* **Task brief**
From the listing below, output only the lines starting at the line that has "a Muhammed ke" and ending at the line that has "Neuengamme, Mauthausen et", exactly as they appear, ends included.

Segment Open

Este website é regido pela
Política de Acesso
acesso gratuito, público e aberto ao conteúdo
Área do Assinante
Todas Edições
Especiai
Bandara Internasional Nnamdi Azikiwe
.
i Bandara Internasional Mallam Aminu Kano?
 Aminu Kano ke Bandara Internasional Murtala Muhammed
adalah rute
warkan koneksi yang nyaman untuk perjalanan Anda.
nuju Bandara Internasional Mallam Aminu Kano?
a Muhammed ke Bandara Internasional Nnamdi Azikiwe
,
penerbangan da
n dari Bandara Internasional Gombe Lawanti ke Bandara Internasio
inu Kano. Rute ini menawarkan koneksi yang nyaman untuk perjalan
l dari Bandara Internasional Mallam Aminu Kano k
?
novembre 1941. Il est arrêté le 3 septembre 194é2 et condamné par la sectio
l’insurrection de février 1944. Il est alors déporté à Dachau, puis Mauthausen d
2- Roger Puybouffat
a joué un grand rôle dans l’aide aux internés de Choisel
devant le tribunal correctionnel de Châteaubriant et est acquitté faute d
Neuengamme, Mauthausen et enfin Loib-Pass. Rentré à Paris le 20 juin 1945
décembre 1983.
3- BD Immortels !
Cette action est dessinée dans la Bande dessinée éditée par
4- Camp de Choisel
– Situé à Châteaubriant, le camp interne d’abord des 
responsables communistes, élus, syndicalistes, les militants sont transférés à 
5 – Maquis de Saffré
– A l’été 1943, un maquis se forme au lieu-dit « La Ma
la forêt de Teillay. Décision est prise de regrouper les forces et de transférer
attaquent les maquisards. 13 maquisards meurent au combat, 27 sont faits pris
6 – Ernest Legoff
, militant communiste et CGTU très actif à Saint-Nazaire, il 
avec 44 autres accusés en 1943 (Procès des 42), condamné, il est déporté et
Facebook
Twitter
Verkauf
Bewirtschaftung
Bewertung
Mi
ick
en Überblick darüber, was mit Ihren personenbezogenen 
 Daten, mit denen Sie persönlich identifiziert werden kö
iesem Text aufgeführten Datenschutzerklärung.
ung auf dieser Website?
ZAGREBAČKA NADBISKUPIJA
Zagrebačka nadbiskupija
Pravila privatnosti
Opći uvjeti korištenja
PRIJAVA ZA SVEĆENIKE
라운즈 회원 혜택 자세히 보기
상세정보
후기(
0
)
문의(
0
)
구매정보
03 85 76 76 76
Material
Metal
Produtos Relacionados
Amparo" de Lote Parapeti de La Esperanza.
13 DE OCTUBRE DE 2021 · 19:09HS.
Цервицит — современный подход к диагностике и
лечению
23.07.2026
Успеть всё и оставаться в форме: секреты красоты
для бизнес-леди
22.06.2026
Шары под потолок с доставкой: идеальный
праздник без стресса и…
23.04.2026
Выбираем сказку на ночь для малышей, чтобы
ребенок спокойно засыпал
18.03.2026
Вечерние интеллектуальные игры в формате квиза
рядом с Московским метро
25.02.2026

Segment Closed

* **Exercise response**
a Muhammed ke Bandara Internasional Nnamdi Azikiwe
,
penerbangan da
n dari Bandara Internasional Gombe Lawanti ke Bandara Internasio
inu Kano. Rute ini menawarkan koneksi yang nyaman untuk perjalan
l dari Bandara Internasional Mallam Aminu Kano k
?
novembre 1941. Il est arrêté le 3 septembre 194é2 et condamné par la sectio
l’insurrection de février 1944. Il est alors déporté à Dachau, puis Mauthausen d
2- Roger Puybouffat
a joué un grand rôle dans l’aide aux internés de Choisel
devant le tribunal correctionnel de Châteaubriant et est acquitté faute d
Neuengamme, Mauthausen et enfin Loib-Pass. Rentré à Paris le 20 juin 1945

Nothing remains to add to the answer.